# Finish the Job 870 Super Express Magnum Riot



## Sharps40 (Oct 12, 2016)

Got this one with a rib and a barrel hacked unevenly to 18 5/8ish wobbly inches.  Paint and a shortened stock.  It was a quickie riot gun on a 3.5" pump gun.  We'll make it pretty and functional.

Streamline first...get the rib off the barrel.  Gentle heat, solder gives and the rib bones pop off easy.  Knocking down the solder with a file will require reblued but this one will deserve it given the added components are what I consider top end and priced as if they in fact are top end.  But, it needs to be reliable too, so.....top end.

Once the rib is off its a simple matter to fit up the Nordic +2 extension after drilling out the spring retainer buttons in the original mag tube.  Once that's done, the Nordic extension is a simple bolt on.  

Inside is a low drag red anodized Nordic follower for empty status checks and smooth friction free feeding of shells to the carrier.

For practical tactical purposes I added the Pic Rail mount on the optional barrel to extension clamp.  Also added is a forward sling mount on the same barrel to extension clamp.  I don't like the pop on/off swivels so will adapt an Uncle mikes to the forward sling mount for a no fail no fall off no wear out forward mounting point.  Note, sling and pic rail can swap sides if ya like.

Front sight will be a green glow worm bead thingie threaded clean through the now crowned barrel (which incidentally, cleaned up with a hand piloted reamer at 18 9/16" breech to muzzle.  

Probably add a spacer to the sawn off stock and since its all birch, likely clean off the camo and replace it with black paint finish.  

In adding the +2 extension I put in the replacement full length spring, its long enough for the +5 or so long long extensions but it all fits and provides very solid and smooth feed.  The mag capacity with the +2 extension is 6 each 2 3/4" shells + one in the chamber.  I don't have 3" or 3.5" shells to check with but I expect it'll hold 6+1 on the 3"ers and at least 5+1 on the 3.5"ers.  

Oh yeah....when I popped off the vent rib and crowned the crooked muzzle (it looked like a star washer out front) I also ran in the long forcing cone reamer and gave this one a nice smooth long forcing cone....might as well do it when ya have the tooling, time and the barrel is off..

Here we go...


----------



## getaff (Oct 12, 2016)

Hw did you paint it and what kind of paint did you use?


----------



## Sharps40 (Oct 13, 2016)

I didn't.   Since stock is cracked and painted it'll get a spacer and repaint of the wood as I mentioned above.  The type of paint will be any spraypaint on sale


----------



## Rich Kaminski (Oct 13, 2016)

Nice work.
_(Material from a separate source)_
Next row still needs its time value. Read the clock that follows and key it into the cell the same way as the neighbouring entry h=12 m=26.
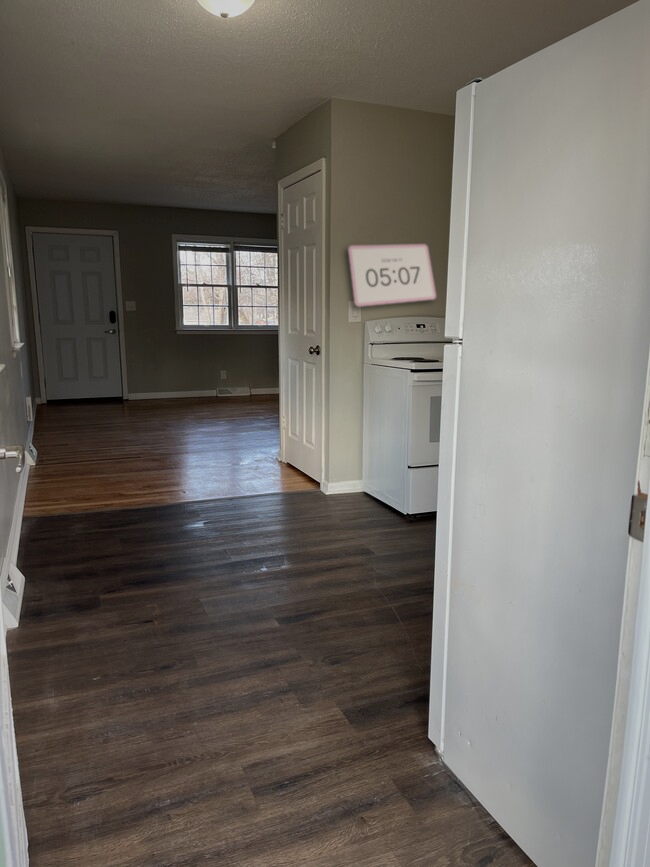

Really nice work.


----------



## Sharps40 (Nov 4, 2016)

All done but the cosmetics now.

Rear sling mount.  It goes in the buttstock not less than 2" from the end of the stock (end of the wood, not end of the pad) to prevent cracking the stock should one ground the buttplate/recoil pad too hard.   This one tore out anyway, so time to move it to the proper location.






Glow dot front sight, low profile, is mounted on the barrel.  It'll have its shank shortened slightly later so it doesn't protrude into the bore and be installed with blue Loctite after bluing the barrel.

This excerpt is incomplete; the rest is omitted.